E é isso que ele chama 'salto ontológico’; um salto da lógica para o ser por isso, que é ontológico e é aí que está a falha, embora seja argumento que “convença” muita gente estaria aí seu erro, seu principal erro. E de facto, é muito interessante a nossa forma de pensar, toda vez que, agente fala de provar algo agente deduz a experiência, quando agente vira para um amigo, para um colega e dizer: «olha…prove esse sorvete»; agente nunca está pedindo para ele ficar fechando os olhos e deduzir a prova desse sorvete; agente pede para ele experienciar. Quando agente diz, prova esse sorvete, prova essa roupa, agente está falando para vestir, para usar, para usar da experiência.
Talvez, o português nos ajude com isso; a língua portuguesa como quando associa prova a experiência, saborear de alguma forma. Por isso, experienciar envolve experiência, provar, destarte como agente prova um café, um sorvete envolve experiência e esse seriam um grande erro para Kant.
Vale lembrar, que Kant na «Critica da Razão Pura», ele estabelece os princípios do conhecimento possível, ou seja, Kant tenta formular uma pergunta, responder uma pergunta que é, como é que o conhecimento é possível e ele vai tentar estabelecer os limites do conhecimento possível e, é algo que marcou e até hoje marca o pensamento moderno, o pensamento científico e influencia até hoje bastante do pensamento contemporâneo.
Mas…enfim, é óbvio que a resposta de Kant, embora eu ache muito válida ela é, só um dos capítulos, tem gente que vai questionar a resposta de Kant, tem gente que vai aceitar e… tem gente que vai ir para um terceiro caminho que é, um terceiro caminho que eu acho realmente bastante saudável.

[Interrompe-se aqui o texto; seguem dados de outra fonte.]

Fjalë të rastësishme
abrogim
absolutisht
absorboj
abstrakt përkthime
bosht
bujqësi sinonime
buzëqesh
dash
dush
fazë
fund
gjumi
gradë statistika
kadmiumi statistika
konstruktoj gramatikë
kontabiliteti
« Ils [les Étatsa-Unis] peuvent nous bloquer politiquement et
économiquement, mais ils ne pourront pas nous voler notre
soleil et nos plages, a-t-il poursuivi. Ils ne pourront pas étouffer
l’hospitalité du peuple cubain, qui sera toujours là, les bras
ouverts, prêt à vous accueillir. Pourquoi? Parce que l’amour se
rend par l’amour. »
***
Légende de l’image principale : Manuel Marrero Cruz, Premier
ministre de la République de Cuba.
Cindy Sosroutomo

Repare, muita gente “busca “provar a existência de Deus, para dizer, tentar justificar a crença religiosa de alguma forma, eu particularmente sou adepto da seguinte visão, que é um pouco da visão Wiittegeinsteiniano e E. James, que quem faz isso, quem tenta provar algo sobretudo os religiosos que tentam provar a existência de Deus, se essa prova for por motivos religiosos está sendo completamente 'contraproducente' porquê se, a base da religião é a fé e a fé todo o mundo nasceu/cresceu sabendo que a base da fé é esse acreditar sem ver, então porquê você precisa de prova?! A partir do momento que você prova está fazendo ciência.
Portanto, ciência precisa de provas e evidências em certo aspecto até, a filosofia precisa de provas quando ele tenta falar da experiência, falar da vida prática. Agora, religião a meu juízo, não precisa de provas porquê de facto, isso ferre a sua base e… mais quando essa prova diz respeito àquilo que é o principal da religião que é a existência duma divindade, então a meu juízo, esse é o grande problema. A meu juízo, quem defende com unhas e dentes que essa prova de existência de facto é válida, que essa ou qualquer prova é válida falta ali para essas pessoas que defende é, um pouquinho mais de fé.

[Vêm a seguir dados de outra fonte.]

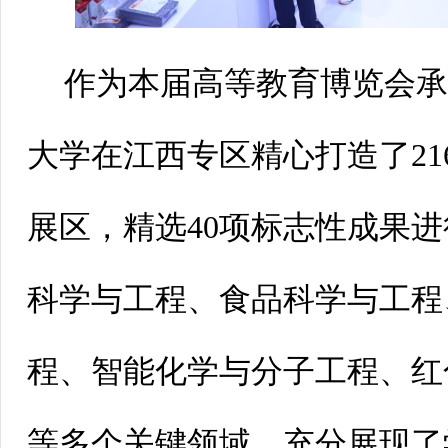
作为本届高等教育博览会
大学在江西专区精心打造了21
展区，精选40项标志性成果
科学与工程、食品科学与工程
程、智能化学与分子工程、红
等多个关键领域，充分展现了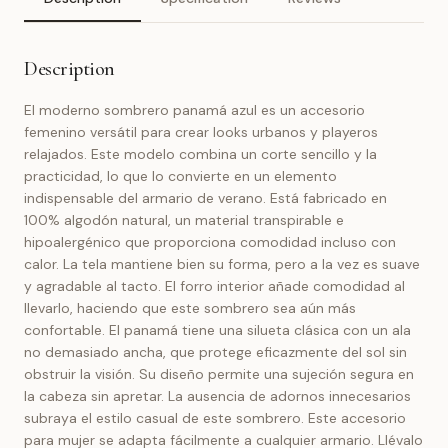
Description
El moderno sombrero panamá azul es un accesorio
femenino versátil para crear looks urbanos y playeros
relajados. Este modelo combina un corte sencillo y la
practicidad, lo que lo convierte en un elemento
indispensable del armario de verano. Está fabricado en
100% algodón natural, un material transpirable e
hipoalergénico que proporciona comodidad incluso con
calor. La tela mantiene bien su forma, pero a la vez es suave
y agradable al tacto. El forro interior añade comodidad al
llevarlo, haciendo que este sombrero sea aún más
confortable. El panamá tiene una silueta clásica con un ala
no demasiado ancha, que protege eficazmente del sol sin
obstruir la visión. Su diseño permite una sujeción segura en
la cabeza sin apretar. La ausencia de adornos innecesarios
subraya el estilo casual de este sombrero. Este accesorio
para mujer se adapta fácilmente a cualquier armario. Llévalo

E é obvio, que essas provas são muito interessantes ou essas tentativas de provas, mas elas são interessantes do ponto de vista filosófico para ver como a
intelectualidade humana pode 'elaborar' belíssimos argumentos como é o argumento do primeiro-motor ou como é o argumento ontológico de Santo Anselmo, que quem não conhece vale apena dar uma olhada, mas…não para isso. E, se você pensa em responder essa questão filosoficamente para justificar sua religião, a meu juízo, você está indo para um caminho errado.

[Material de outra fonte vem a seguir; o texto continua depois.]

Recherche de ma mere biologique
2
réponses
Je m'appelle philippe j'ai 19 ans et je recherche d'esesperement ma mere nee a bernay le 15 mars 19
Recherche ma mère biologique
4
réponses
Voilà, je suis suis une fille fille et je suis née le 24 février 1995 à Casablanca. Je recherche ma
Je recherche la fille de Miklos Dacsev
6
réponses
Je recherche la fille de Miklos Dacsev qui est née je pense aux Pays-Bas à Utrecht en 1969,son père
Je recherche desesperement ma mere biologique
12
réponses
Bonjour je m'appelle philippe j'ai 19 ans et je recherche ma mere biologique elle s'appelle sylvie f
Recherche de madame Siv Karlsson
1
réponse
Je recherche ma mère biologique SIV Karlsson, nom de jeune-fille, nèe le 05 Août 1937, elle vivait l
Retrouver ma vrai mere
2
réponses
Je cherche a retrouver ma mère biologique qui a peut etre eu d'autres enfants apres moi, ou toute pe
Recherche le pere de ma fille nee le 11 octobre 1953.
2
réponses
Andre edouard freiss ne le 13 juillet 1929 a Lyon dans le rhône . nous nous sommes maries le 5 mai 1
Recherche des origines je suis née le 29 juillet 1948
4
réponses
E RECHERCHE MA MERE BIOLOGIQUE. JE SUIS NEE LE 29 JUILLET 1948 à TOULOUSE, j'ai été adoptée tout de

E…enfim… esse é um dos temas, tem a filosofia da religião, a lógica que é o contra-argumento de Kant é um argumento lógico e também epistemológico que diz respeito ao conhecimento to. Mas, há vários outros temas de religião por exemplo, se a religião pode ser racionalizada ou não, se a crença de Deus, a crença em Deus apesar de não termos provas da existência ela pode ser justificada moralmente.
Inclusive é o próprio Kant, em outro livro chamado «Critica da Razão Prática», que vai esboçar essa ideia de justiçar Deus como argumento moral não como argumento lógico e existem várias outras questões como por exemplo, a relação fé e razão, mas… este já está de bom tamanho para vocês perceberem a dimensão da encrenca que a filosofia faz com ideias que às vezes são bastante quotidianas e nossas.